Bir esnafın işyerinde oturuyorum.

Sohbet eşliğinde çay içiyoruz.

İlginç ve bir o kadar da üzgün bir olayın tezahür edişine şahitlik ediyorum.

Anlatıp anlatmamakta kararsız kalıyorum.

Doğru mudur, uygun olur mu diye tereddüt yaşıyorum.

Belki ders alınır babından anlatmaya karar verdim.

Hava biraz soğuk.

İçeriye hızla genç bir çocuk giriyor

Tahminen 14-15 yaşlarında.

Üstü başı yırtık ve kirli.

Soğukta dolaşmaya uygun bir giyiniş tarzı değil anlayacağınız.

Gariban, belli ki fakir bir aile yetişmiş; ama terbiyeli bir aile çocuğu.

Ezilip büzülüyor.

Çekingen ve ürkek bir tavırla; “amca tuvaletinize gidebilir miyim?” diyor.

İşyeri sahibi, şöyle bir çocuğu baştan aşağı süzüyor.

“Hadi yürü git lan, burası umumi tuvalet mi, bıktım bu tuvalete gelenlerden, nedir bu ya, tuvalet bekçisi gibiyiz!” diyor.

“Amca çok sıkıştım ya! N’olur bırak gireyim?”

Kızgın işyeri sahibi, bağırarak çocuğu kovuyor.

Kızıyorum, ama bir şey de diyemiyorum.

Sonuçta biz de orada misafiriz.

Çocuk geri dönüyor, kapı çıkarken, idrar yapma konusunda, çok sıkıştığı her halinden belli oluyordu.

O çıkarken, ben de telefon bahanesiyle arkasından çıktım.

İşyeri umumi tuvalete uzaktı.

Kavuşması çok zordu.

Çocuk çaresizce bir köşede oturdu.

Belli ki altına kaçırıyordu.

Ağlıyordu, ama belli etmemeye çalışıyordu.

Pantolonunu ıslatmıştı, hem utanıyordu, hem üzülüyordu.

Yanına vardım, beni tanıdı, ayağa kalktı, ıslak pantolonunu göstermemeye çalışıyordu.

“Tuvalete kavuşamadın mı?”

“Hayır, amca, hem kavuşsam, param da yok, bırakmazlar”

Bu daha da kötü ve zor bir durumdu.

Hem sıkışmış, hem tuvalete gidemiyor, gitse bile parası yok, bu zaman da inanılacak gibi değil; ama maalesef var, hem de canlı örneği karşımdaydı.

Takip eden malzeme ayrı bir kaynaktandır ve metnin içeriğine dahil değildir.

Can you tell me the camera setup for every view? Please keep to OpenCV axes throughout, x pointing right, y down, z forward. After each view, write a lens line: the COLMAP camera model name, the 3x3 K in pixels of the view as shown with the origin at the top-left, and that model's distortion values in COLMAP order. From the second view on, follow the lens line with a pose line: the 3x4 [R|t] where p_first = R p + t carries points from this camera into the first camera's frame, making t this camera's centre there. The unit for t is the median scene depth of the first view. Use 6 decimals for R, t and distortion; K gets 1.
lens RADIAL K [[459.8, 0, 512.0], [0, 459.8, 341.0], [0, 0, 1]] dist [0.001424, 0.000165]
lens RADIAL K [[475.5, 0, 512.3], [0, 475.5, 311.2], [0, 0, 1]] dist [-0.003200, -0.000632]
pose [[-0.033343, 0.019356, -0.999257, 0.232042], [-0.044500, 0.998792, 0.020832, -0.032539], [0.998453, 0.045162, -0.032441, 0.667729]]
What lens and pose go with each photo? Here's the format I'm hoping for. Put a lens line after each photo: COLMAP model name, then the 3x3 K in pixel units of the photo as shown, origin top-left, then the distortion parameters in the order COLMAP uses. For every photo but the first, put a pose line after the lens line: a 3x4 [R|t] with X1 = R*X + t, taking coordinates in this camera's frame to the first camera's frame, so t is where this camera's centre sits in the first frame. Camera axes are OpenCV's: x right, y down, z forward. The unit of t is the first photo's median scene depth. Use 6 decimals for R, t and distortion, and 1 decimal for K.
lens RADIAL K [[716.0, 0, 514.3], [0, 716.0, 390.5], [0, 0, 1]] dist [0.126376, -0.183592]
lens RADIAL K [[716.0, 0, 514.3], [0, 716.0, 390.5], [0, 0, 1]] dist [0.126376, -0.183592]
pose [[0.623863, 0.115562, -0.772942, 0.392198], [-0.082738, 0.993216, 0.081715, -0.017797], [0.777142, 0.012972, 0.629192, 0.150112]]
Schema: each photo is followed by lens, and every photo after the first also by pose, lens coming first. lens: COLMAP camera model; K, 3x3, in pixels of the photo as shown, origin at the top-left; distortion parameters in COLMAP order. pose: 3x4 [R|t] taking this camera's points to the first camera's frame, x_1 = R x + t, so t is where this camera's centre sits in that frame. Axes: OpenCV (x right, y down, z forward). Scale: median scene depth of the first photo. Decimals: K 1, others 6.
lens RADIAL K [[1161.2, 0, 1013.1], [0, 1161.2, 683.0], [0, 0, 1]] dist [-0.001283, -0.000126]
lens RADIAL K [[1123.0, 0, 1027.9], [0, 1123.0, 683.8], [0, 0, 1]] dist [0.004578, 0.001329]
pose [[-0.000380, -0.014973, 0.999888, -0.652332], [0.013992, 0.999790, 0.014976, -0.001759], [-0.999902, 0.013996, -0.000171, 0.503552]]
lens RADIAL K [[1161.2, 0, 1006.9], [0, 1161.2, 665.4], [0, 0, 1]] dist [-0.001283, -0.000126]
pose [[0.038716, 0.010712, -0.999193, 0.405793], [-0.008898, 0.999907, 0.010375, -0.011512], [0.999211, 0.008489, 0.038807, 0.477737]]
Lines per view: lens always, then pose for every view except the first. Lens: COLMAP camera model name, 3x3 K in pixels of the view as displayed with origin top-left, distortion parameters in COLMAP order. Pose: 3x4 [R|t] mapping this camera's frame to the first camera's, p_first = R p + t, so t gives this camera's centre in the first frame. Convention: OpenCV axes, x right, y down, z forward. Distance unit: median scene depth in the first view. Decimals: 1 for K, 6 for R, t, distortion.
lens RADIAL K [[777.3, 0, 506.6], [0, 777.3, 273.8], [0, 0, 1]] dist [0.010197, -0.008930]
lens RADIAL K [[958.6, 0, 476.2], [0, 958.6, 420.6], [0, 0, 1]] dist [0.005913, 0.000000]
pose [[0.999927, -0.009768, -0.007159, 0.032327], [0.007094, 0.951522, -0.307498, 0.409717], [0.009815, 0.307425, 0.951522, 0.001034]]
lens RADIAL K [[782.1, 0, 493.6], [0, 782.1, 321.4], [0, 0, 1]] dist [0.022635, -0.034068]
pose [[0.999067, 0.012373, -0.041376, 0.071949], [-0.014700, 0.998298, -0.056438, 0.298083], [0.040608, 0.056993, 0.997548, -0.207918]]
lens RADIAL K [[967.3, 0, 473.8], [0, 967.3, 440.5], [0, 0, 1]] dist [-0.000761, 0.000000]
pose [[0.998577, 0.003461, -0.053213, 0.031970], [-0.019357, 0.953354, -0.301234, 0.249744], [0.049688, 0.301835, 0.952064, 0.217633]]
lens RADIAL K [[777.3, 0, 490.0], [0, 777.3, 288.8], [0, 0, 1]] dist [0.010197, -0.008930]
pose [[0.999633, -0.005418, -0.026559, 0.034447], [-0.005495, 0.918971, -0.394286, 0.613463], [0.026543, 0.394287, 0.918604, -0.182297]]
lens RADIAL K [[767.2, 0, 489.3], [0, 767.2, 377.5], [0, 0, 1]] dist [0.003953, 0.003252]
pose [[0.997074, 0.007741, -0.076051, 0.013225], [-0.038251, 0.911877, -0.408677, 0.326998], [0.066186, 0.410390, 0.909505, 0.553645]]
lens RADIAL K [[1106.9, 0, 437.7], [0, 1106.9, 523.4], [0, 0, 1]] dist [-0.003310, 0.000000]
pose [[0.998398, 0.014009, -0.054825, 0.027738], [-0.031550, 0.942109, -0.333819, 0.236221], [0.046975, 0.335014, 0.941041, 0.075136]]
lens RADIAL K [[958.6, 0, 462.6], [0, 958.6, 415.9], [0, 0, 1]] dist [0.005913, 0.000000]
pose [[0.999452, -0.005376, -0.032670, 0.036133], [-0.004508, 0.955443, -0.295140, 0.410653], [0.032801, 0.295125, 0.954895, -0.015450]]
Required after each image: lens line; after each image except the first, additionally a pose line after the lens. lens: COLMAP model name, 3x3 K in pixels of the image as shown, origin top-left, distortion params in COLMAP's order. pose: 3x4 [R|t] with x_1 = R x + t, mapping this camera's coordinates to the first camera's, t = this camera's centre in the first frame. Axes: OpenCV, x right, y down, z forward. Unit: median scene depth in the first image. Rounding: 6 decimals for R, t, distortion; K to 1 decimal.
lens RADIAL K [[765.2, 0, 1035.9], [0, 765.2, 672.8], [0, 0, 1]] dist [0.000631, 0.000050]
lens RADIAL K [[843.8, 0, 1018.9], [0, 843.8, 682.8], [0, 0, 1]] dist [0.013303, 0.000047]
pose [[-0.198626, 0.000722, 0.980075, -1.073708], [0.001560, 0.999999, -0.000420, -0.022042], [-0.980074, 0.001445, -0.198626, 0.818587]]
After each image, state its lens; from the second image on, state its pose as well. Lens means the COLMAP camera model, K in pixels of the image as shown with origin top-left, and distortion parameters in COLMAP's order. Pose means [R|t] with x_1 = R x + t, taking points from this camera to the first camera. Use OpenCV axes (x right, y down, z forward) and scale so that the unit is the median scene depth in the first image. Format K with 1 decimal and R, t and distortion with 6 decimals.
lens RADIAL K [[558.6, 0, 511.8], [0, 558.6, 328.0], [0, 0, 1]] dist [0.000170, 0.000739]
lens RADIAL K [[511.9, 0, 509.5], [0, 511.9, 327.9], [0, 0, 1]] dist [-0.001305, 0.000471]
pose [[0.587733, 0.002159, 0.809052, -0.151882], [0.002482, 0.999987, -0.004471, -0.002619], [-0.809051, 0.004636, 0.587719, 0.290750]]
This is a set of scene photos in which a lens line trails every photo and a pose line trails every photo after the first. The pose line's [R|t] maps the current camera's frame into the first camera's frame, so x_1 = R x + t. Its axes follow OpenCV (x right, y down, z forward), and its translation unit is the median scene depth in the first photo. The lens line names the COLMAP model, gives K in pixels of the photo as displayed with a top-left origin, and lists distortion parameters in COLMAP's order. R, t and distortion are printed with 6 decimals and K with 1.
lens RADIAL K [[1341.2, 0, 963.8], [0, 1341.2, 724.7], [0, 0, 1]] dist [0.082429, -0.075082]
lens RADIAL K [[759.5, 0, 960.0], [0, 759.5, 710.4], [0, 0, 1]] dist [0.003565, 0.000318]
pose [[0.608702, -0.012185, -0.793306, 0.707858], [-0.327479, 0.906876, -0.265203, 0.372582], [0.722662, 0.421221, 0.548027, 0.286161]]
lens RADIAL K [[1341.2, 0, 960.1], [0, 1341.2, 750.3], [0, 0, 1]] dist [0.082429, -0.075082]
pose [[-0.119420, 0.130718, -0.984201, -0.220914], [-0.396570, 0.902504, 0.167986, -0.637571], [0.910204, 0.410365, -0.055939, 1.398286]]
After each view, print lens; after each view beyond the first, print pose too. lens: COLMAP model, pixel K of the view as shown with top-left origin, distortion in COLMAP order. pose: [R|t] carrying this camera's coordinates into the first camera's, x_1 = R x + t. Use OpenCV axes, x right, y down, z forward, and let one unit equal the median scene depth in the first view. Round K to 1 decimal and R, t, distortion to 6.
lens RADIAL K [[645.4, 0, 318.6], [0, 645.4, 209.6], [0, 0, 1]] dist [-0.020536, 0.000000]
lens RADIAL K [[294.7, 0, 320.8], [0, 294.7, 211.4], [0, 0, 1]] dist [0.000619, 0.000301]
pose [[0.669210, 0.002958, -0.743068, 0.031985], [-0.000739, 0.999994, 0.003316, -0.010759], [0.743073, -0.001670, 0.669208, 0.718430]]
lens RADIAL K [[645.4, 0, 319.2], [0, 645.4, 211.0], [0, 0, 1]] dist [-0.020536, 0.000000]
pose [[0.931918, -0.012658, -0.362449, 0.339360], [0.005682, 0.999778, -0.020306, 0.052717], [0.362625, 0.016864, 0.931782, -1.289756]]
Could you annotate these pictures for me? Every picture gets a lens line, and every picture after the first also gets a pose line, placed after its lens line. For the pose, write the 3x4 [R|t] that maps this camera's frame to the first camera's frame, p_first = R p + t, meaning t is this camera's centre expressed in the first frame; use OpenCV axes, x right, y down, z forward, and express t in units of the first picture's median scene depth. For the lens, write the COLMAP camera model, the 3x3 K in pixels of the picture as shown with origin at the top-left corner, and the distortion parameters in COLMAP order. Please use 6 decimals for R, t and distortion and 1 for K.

Bir an ne yapacağımı düşündüm.

Kızgındım, gidip işyeri sahibine çatmak istiyordum; ama şu an çocuğun durumu daha öncelikliydi.

Nerede oturuyorsun?” dedim.

“…mahallesinde oturuyoruz” dedi.

Orayı biliyorum,

Şehrin alt kısmında,Varoşlar diye tabir edilen, kenar bir mahalleydi

Hayli kalabalık, fakir ve garibanların oturduğu bir yerdi.

İşyeri sahibine çatma işini sonraya erteleyerek, bir şeyler yapmak gerekiyordu.